また、工程(P2)は、回分固定層方式、移動層方式のいずれであってもよい。
【0038】
また、本発明の製造方法(I)では、特に、工程(P2)で得られた分画を濃縮乾燥して、シキミ酸を得ることが好ましい。すなわち、工程(P2)の後に、工程(P2)で得られた分画を濃縮乾燥させる工程(P3)を含むことが好ましい。

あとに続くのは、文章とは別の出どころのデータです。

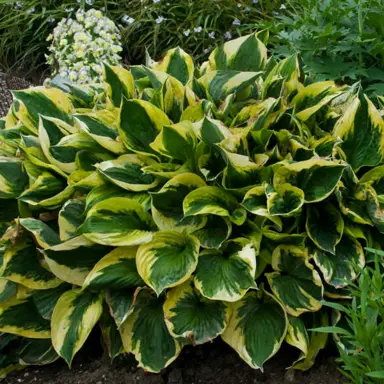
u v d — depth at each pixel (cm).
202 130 189
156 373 200
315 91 214
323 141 200
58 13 469
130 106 198
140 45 443
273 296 188
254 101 210
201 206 189
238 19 438
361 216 197
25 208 205
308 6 321
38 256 199
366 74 290
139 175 199
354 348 189
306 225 192
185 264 186
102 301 194
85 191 202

本発明の製造方法(I)では、工程(P1)の後に工程(P2)を行うことで、シキミ酸の純度の高い分画(例えば、純度が95%以上の精製シキミ酸や純度が98%以上の精製シキミ酸を含有する分画)が得られる。そのため、晶析等でさらに精製しなくても純度の高いシキミ酸を得ることができる。シキミ酸を含有する分画を濃縮乾燥させてシキミ酸を得ることにより、従来の晶析で精製する方法のようにシキミ酸が晶析せずに溶媒中に残存することがなく、純度の高いシキミ酸をより高収率で得ることができる。
【0039】
濃縮乾燥の方法は、従来公知の方法を用いることができる。例えば、減圧加熱、常圧加熱、スプレードライ、ドラム乾燥、凍結乾燥等の方法が挙げられる。
【0040】
前述のように、前記工程(P2)に供される処理液は、少なくとも工程(P1)を行った後の処理液であればよく、工程(P1)で得られた処理液をそのまま用いても、工程(P1)以外の工程をさらに行った後の処理液を用いてもよい。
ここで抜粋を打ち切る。